Having the same passcode and shared social media accounts does not automatically mean transparency and no secrets. It’s not about secrets first of all. It’s, in fact, interfering with personal space. By giving space you allow yourself to not always feel responsible or panicking. Your partner will then, feel you more supportive and caring. If you have to have access to his social media accounts or simply his phone, in order to build trust, proves, in fact, there is no freedom from doubts between you two. If you had been in relationships with trust issues, chances are that these issues were transferred in the current relationship. It’s like your partner has to prove he is not a past shadow instead of seeing him as he is, in present.

You also don’t go out drinking without each other. Why not? Individual time is just as important as couple time.

‘I need myself in order to be there for us’, is something that many forget to reflect on. Using too much of ‘we’ and forgetting there is an ‘I’, can easily lead to self-neglect, lack of personal goals, own perspective, choices and sadly much more. If you can’t see yourself in the long run, how can you build ‘we’?


“He’s always thinking that I am with some other guy or want someone else. I have never cheated or given him reason to think that I would. I have a couple guy friends (who he has met) that I talk to sometimes. I always let him read the conversations if he wants. He tends to be controlling and limits my activities behind work. His jealousy is really starting to irritate me and it’s getting worse and worse.”

Of course. He hasn’t built up trust, he has built up a fence. If the fence falls, so does his understanding.

But the real issue is not the fact that he doesn’t trust you because he doesn’t even allow himself to do so.

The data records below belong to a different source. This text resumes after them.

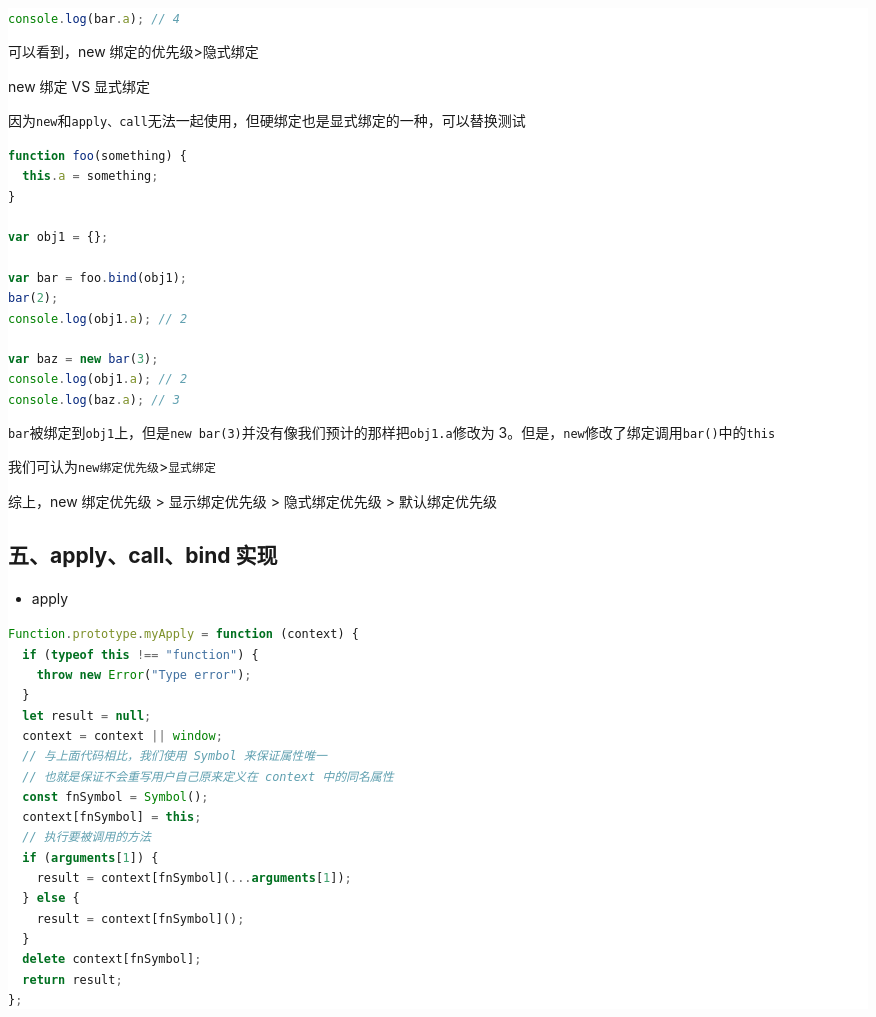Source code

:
 ```js
console.log(bar.a); // 4
```

可以看到，new 绑定的优先级>隐式绑定

new 绑定 VS 显式绑定

因为`new`和`apply、call`无法一起使用，但硬绑定也是显式绑定的一种，可以替换测试

```js
function foo(something) {
  this.a = something;
}

var obj1 = {};

var bar = foo.bind(obj1);
bar(2);
console.log(obj1.a); // 2

var baz = new bar(3);
console.log(obj1.a); // 2
console.log(baz.a); // 3
```

`bar`被绑定到`obj1`上，但是`new bar(3)`并没有像我们预计的那样把`obj1.a`修改为 3。但是，`new`修改了绑定调用`bar()`中的`this`

我们可认为`new绑定优先级`>`显式绑定`

综上，new 绑定优先级 > 显示绑定优先级 > 隐式绑定优先级 > 默认绑定优先级

## 五、apply、call、bind 实现

- apply

```js
Function.prototype.myApply = function (context) {
  if (typeof this !== "function") {
    throw new Error("Type error");
  }
  let result = null;
  context = context || window;
  // 与上面代码相比，我们使用 Symbol 来保证属性唯一
  // 也就是保证不会重写用户自己原来定义在 context 中的同名属性
  const fnSymbol = Symbol();
  context[fnSymbol] = this;
  // 执行要被调用的方法
  if (arguments[1]) {
    result = context[fnSymbol](...arguments[1]);
  } else {
    result = context[fnSymbol]();
  }
  delete context[fnSymbol];
  return result;
};
```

He is controlled by insecurities.

Always proving and explaining is exhausting. Jealousy often means reading into things. Instead of confronting you with his suspicions, he can come to you with his feelings. Would help if talking about how he feels and seeing if you have any constructive feedback. Even better would be to see a therapist so you both can give yourself some peace and sort out what’s real and what’s not.


“He has cheated me in the past and even though I forgave him, I could not forget”.

It is known that cheating leads us further and further away from being able to have a fulfilling relationship with our partners. This is a harder one. Because cheating at any level involves breaking intimacy. There is pain and a feeling of isolation upon discovery of betrayal. Trust may be rebuilt with clear boundaries set and both accepting the huge risk. It may work or it may break. To make it work, the partners must shoulder responsibility because an opportunity to grow together again with respect and care is greatly restricted with cheating history.

In relationships can be the loss of trust, of caring, appreciation, respect, acceptance, and the loss of understanding. But there can be hope.

There is a time for hope. You both need to practice. And love can be mastered. Through being easy on your relationship, you are being easy on yourself. You both deserve that. Building a relationship should not mean struggle. Challenges, yes, but the presence of a constant feeling of struggle, fighting, accusing, or checking on each other for the purpose of validation, no.

Dissatisfaction in a relationship means we either want more or we simply don’t get what we need. And what are your real needs? And how can you communicate that better with your partner? Through preparation. Observe how you deliver the message. The tone matters in order for your partner to listen and receive.

A real challenge is creating solutions in which both partners feel supported. The more successful we are in fulfilling each other, the more we can rely on that support.